▶ **Alıştırma**
Lütfen belirtin: verilen metne göre akşam yemeğine saat kaçta gidildi?

▶ **Verilen Metin**
╔══
Gittik gösterdiği yere, orada da pek bir hareket yok ama en azından kapı açıktı. Girdik kapıdan kimse yok... Biz de kokuyu takip ederek mutfağı ve ev sahibimizi bulduk. Dünyanın en nazik ingilizce konuşamayan ev sahibiydi. Bizi odamıza yerleştirdi. Oda çok güzel, balkonu var, manzarası muhteşem ama bir mimarlık harikası :)
Sağda dış kapı, arada koridor görevi gören tuvalet, bir daha kapı, yatak odası, balkon kapısı ve balkon. Antre yerine tuvalet kullanmayı akıl edememiş laz müteahhitleri esefle kınıyorum.
Acaba yağar mı diye umut içinde dağlara baktık, ama yağmadı. Biz de terasta oturup akşam yemeği vaktinin gelmesini bekledik...
Wifi bizim odaya kadar yetişmediğinden merdivenlere oturup işlerimizi hallettik, yine balkona döndük. Dağlar bize baktı biz dağlara baktık. Geçen her bulutu detaylı inceledik. Avusturya'da olduğumuz için kendimizi şanlı hissettik ve saat 18.00'de akşam yemeğine gittik.
╚══
▶ **Verilen Malzeme**
╔══
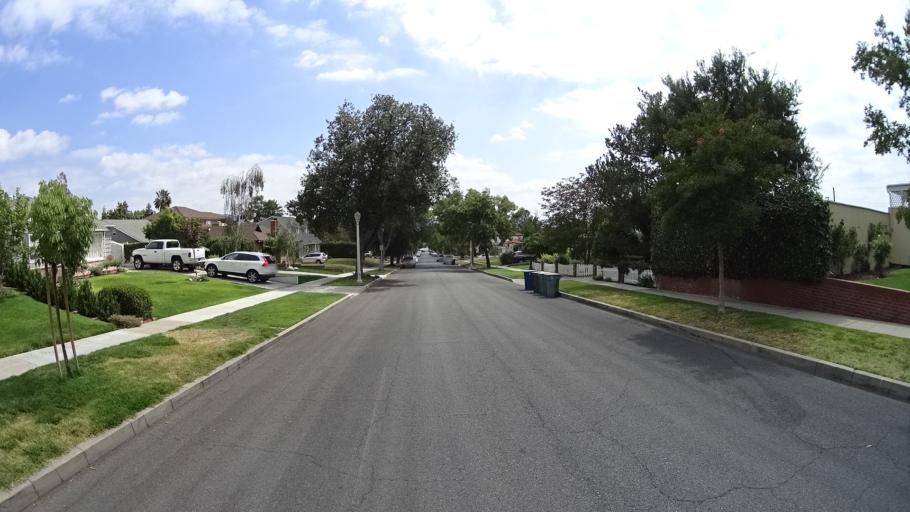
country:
╚══
▶ **Bu Sorunun Çözümü**
Saat 18.00'de.